Setelah sering bepergian berdua, aku belajar bersikap sebagai seorang “boncenger” dan  pendamping yang baik . Dalam  keadaan tak menyenangkan seperti ini, yang tidak boleh dilakukan adalah menampakkan wajah cemberut, mengeluh, bawel, manja, cengeng apalagi marah-marah menyalahkan Akang sebagai pengendara yang salah pilih jalan. 

Lalu harus bagaimana?  Membantu sebisanya, dan  tenang saja. Tidak bersikap menyebalkan disaat-saat sulit   sudah merupakan hal yang sangat membantu bagi Akang.

Seorang lelaki dengan motor bebek datang dari arah berlawanan. 

“ Pak, tolong bantu saya mendorong motor.” Seru Akang.

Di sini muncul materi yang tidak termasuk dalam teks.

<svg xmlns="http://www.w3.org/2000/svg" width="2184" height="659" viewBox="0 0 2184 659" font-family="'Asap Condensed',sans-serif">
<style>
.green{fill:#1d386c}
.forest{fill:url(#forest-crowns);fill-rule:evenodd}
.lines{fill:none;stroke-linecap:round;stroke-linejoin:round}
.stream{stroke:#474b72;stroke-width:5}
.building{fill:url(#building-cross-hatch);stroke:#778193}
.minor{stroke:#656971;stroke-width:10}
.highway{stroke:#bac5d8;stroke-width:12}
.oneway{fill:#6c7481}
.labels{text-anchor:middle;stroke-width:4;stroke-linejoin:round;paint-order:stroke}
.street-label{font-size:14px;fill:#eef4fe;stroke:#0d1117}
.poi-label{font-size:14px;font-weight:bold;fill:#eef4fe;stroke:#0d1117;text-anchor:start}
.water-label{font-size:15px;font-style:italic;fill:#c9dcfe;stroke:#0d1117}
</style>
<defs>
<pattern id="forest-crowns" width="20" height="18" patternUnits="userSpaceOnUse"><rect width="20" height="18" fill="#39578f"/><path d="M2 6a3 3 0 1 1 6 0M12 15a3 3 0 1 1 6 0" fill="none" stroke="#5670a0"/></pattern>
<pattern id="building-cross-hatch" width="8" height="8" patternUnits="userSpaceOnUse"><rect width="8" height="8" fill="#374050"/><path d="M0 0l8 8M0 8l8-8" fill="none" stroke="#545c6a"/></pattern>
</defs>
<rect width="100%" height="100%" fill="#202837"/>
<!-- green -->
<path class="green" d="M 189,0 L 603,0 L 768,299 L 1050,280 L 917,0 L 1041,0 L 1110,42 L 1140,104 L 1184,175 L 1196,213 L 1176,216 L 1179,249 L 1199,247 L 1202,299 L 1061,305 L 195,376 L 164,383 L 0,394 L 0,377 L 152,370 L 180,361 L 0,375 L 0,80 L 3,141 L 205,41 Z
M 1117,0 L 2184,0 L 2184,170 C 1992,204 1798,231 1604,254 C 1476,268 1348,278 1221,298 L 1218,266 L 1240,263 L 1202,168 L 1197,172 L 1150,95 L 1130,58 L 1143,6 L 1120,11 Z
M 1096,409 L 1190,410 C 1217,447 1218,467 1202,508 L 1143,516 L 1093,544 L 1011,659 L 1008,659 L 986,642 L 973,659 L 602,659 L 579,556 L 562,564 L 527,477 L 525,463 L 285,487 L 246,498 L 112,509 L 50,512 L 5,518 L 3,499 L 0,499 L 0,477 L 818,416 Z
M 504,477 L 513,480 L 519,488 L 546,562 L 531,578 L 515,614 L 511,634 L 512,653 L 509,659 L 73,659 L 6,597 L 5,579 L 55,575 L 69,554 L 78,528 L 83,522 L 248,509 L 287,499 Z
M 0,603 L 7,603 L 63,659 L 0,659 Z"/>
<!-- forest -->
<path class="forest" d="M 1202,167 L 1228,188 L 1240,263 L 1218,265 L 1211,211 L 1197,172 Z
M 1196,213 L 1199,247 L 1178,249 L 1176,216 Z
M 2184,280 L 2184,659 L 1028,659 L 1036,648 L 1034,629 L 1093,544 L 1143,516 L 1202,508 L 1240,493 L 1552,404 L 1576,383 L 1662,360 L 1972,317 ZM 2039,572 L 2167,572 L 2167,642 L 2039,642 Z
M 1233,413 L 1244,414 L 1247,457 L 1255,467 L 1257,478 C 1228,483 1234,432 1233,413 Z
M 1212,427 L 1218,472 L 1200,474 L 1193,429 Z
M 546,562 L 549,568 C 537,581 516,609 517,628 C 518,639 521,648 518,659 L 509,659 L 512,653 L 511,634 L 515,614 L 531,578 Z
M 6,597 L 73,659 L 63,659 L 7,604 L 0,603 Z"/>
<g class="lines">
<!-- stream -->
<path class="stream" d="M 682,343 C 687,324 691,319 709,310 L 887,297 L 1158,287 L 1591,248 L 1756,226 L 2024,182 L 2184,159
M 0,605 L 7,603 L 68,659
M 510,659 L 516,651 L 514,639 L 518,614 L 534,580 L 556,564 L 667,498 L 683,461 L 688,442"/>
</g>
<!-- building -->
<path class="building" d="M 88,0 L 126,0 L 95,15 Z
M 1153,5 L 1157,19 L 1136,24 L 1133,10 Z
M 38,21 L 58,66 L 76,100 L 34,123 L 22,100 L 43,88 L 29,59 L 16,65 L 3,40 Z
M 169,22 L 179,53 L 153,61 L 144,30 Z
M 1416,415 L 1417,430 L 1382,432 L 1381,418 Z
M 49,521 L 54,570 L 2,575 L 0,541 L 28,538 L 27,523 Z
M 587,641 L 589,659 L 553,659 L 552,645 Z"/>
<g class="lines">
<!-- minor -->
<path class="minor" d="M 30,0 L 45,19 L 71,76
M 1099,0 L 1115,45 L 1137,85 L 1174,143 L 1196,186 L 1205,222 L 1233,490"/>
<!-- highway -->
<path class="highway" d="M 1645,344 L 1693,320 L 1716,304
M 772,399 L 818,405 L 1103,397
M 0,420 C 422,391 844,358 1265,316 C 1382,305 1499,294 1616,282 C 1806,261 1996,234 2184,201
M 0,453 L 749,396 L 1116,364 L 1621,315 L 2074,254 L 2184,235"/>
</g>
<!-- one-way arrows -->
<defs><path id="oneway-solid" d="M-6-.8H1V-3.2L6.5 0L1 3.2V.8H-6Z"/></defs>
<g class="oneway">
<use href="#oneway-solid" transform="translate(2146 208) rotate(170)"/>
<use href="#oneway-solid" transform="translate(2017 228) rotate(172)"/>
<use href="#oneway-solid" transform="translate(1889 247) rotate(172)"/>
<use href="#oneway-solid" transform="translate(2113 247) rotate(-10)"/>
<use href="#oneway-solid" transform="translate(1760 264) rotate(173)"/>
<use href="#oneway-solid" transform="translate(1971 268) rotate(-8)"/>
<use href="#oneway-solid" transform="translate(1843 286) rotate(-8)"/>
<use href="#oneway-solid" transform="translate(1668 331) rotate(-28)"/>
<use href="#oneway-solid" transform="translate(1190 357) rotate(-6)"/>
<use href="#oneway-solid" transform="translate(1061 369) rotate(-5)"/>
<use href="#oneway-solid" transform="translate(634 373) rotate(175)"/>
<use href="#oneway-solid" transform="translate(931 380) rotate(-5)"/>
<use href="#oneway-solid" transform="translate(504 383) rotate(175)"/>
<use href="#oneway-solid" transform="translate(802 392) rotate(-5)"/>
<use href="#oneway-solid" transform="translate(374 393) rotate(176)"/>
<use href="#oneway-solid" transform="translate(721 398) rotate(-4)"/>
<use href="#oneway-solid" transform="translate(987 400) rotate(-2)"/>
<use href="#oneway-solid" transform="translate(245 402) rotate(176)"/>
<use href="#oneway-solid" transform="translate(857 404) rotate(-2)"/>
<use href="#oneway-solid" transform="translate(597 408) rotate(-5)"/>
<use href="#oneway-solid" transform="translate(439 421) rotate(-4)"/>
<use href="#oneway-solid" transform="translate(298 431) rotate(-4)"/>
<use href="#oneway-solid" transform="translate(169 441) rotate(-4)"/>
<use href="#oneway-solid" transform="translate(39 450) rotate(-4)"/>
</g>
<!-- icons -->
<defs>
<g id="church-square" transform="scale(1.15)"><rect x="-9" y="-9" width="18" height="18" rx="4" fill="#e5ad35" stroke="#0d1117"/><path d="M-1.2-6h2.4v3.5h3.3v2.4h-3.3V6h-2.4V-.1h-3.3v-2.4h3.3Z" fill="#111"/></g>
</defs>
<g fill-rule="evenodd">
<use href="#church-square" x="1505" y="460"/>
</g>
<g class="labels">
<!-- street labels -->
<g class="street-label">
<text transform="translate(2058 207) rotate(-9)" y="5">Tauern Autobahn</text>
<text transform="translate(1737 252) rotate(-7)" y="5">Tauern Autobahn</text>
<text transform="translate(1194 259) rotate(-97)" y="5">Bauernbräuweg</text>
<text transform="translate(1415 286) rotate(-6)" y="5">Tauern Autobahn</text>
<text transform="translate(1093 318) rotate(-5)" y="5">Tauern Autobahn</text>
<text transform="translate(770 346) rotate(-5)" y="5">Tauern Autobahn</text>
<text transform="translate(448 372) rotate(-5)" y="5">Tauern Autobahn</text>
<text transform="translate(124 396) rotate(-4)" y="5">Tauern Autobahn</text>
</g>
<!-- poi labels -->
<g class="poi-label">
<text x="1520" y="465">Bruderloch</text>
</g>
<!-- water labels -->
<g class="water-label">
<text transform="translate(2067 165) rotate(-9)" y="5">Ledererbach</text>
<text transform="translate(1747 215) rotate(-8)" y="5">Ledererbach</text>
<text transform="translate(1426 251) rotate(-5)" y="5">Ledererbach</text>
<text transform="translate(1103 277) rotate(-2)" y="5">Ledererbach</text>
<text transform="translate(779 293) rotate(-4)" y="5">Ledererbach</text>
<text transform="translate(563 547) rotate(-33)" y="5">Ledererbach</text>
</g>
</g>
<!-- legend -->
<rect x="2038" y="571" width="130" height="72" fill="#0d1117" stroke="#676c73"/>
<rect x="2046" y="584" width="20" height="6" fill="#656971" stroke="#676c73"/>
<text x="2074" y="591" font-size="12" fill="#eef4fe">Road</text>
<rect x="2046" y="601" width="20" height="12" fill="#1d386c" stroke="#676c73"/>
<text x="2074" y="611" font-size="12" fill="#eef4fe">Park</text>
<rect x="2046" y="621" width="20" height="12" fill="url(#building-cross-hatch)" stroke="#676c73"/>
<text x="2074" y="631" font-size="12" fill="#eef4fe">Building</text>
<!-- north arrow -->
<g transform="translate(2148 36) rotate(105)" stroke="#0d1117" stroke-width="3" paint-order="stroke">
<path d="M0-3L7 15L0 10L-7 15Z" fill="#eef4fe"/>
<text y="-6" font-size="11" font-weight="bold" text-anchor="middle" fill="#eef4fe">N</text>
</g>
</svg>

“Oh, iya, Pak. Sebentar ya. “ Jawabnya.

Lelaki itu segera menepikan motornya. Lalu datang lagi dua anak muda yang berboncengan dengan motor bebek. Anak-anak muda itu memakai sepatu kets, salah satunya berwarna putih bersih, tapi mereka baik sekali!  Tak takut sepatunya jadi kotor, tanpa diminta mereka langsung bergabung membantu mendorong motor .
Aksi pembebasan si Kuning


Dengan tenaga 4 laki-laki, sebentar saja motor itu terbebas dari lumpur. Alhamdulillah... Senangnya bertemu dengan orang-orang yang suka menolong. Aku dan Akang langsung sumringah dan berkali-kali mengucapkan terimakasih. Para penolong pun segera berlalu, melanjutkan perjalanannya.
Si Kuning, motor kami, ditepikan di sisi jalan. Kami berdua celingukan kebingungan. Si Kuning kotor sekali!  Bagaimana bisa duduk di jok yang penuh noktah lumpur?

Setelah terbebas dari lumpur

Aku membuka tas dibagian badan motor, mengambil tisu basah. Lalu mulai membersihkan bagian jok. Tapi butuh berlembar-lembar kertas tisu untuk membersihkan hingga jok layak di duduki. Bagaimana dengan bagian tutup side box? Kalau tak dibersihkan pasti bajuku ikut terkena lumpur.
Beberapa motor  dan mobil  melintas.

“ Ada apa Mbak? Jatuh ya? Luka nggak? “ Tanya seorang lelaki dari atas motor yang melaju pelan.

“Kenapa, Pak? Ada yang bisa dibantu?” Tanya seorang bapak yang melongokkan kepala dari balik jendela mobilnya.

Hihihi... aku dipanggil “ Mbak” sementara si Akang dipanggil “ Pak”. Berasa awet muda dong...
Seorang anak muda berkaos putih mengendarai motor berteriak.” Disana ada air bersih, Pak! Itu di pinggir lapangan. Bawa saja motornya kesana. Cuci disana saja.” 

Sungguh hebat efek yang dihasilkan oleh sebuah tindakan bernama “perhatian”. Kami yang sempat terhenyak lesu melihat lumpur yang mengotori motor kembali bersemangat. Tentu akan beda rasanya bila orang-orang yang melihat  kami hanya diam dan berlalu. Oh.. I love Indonesia, inilah keramah-tamahan dan sifat penolong yang menjadi pribadi bangsaku.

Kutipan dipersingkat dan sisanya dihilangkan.